:: Extract provided ::
....

The court denied Johnson’s motion after finding defense
counsel’s declaration did not show “misconduct that would rise
11
to the level of good cause for disclosing” the jurors’ information.
The court noted the foreperson’s comments were “something that
jurors may do in [the jury room], but it doesn’t mean that the
rest of [the jurors] followed . . . .” The court also noted the jurors
requested the definitions of intent and murder, they returned
their verdict shortly after receiving the court’s response, there is
no evidence the jurors were confused by the court’s instructions,
and there is a presumption that the jurors followed those
instructions.
After the court denied Johnson’s motion to unseal juror
information, he moved for a new trial based on juror misconduct.
Johnson argued the foreperson committed misconduct when
she “drew on her prior legal training to provide the jurors with
an inaccurate definition of intent that likened specific intent to
negligence.” Johnson alternatively asked the court to reconsider
his motion to unseal juror information so he could interview
the jurors regarding the extent of the misconduct.
The prosecutor urged the court to reject Johnson’s motion
because it was supported only by his counsel’s statements, which
are hearsay. In passing, the prosecutor also argued there was
no prejudice.
The court concluded Johnson failed to show juror
misconduct and denied his motion on that basis. The court
explained that, even if it accepted defense counsel’s recounting
of the conversation with the foreperson, there is no evidence
showing when the foreperson made her comments, whether
the other jurors listened to her, whether they were swayed
by her comments, or whether they based their verdict on her
statements. The court also noted the jurors reached their verdict
shortly after it directed them to the relevant jury instructions on
12
murder and intent. The court did not decide whether Johnson’s
evidence was admissible; nor did it explicitly consider whether
any misconduct was prejudicial.
b. Johnson did not submit admissible evidence of
juror misconduct in connection with his motion
for new trial
Johnson suggests the trial court should have granted
his motion for new trial because the jury foreperson engaged
in prejudicial misconduct.
“ ‘When a party seeks a new trial based upon jury
misconduct, a court must undertake a three-step inquiry.

....

:: Problem to solve ::
Quote the court opinion excerpt above between "b. Johnson did" and "in prejudicial misconduct.", inclusive.

:: Items ::
....

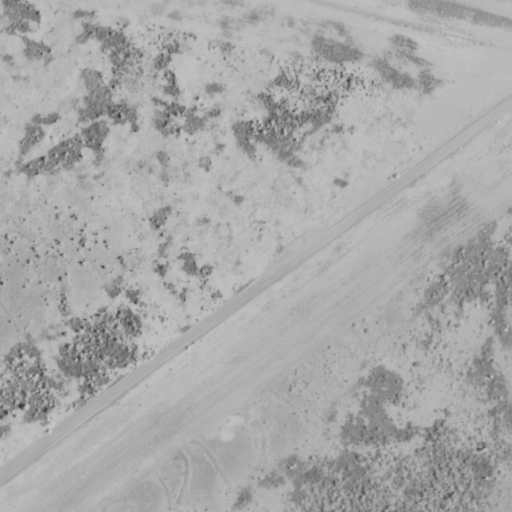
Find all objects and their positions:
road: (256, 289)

....

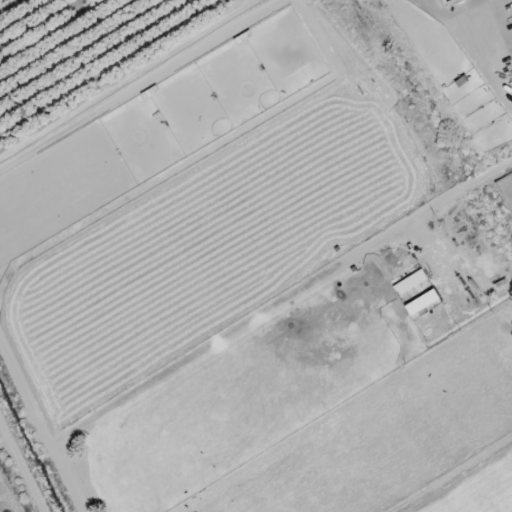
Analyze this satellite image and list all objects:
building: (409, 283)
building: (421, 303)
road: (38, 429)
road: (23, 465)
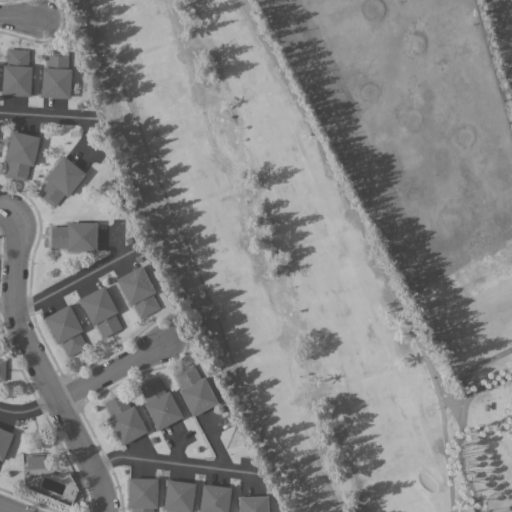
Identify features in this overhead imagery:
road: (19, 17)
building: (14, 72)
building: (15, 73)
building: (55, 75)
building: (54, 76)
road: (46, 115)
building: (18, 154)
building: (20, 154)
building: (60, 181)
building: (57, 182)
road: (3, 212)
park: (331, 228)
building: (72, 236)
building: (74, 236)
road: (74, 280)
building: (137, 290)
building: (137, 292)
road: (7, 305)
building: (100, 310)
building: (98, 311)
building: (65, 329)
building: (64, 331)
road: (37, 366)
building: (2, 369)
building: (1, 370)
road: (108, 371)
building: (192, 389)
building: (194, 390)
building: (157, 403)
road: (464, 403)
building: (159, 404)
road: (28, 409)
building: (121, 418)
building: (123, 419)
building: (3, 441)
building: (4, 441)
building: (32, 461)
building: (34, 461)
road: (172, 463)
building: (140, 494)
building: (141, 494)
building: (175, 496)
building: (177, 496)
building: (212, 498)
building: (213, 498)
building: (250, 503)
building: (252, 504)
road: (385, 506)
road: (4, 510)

....

:: Exercise output ::
b. Johnson did not submit admissible evidence of
juror misconduct in connection with his motion
for new trial
Johnson suggests the trial court should have granted
his motion for new trial because the jury foreperson engaged
in prejudicial misconduct.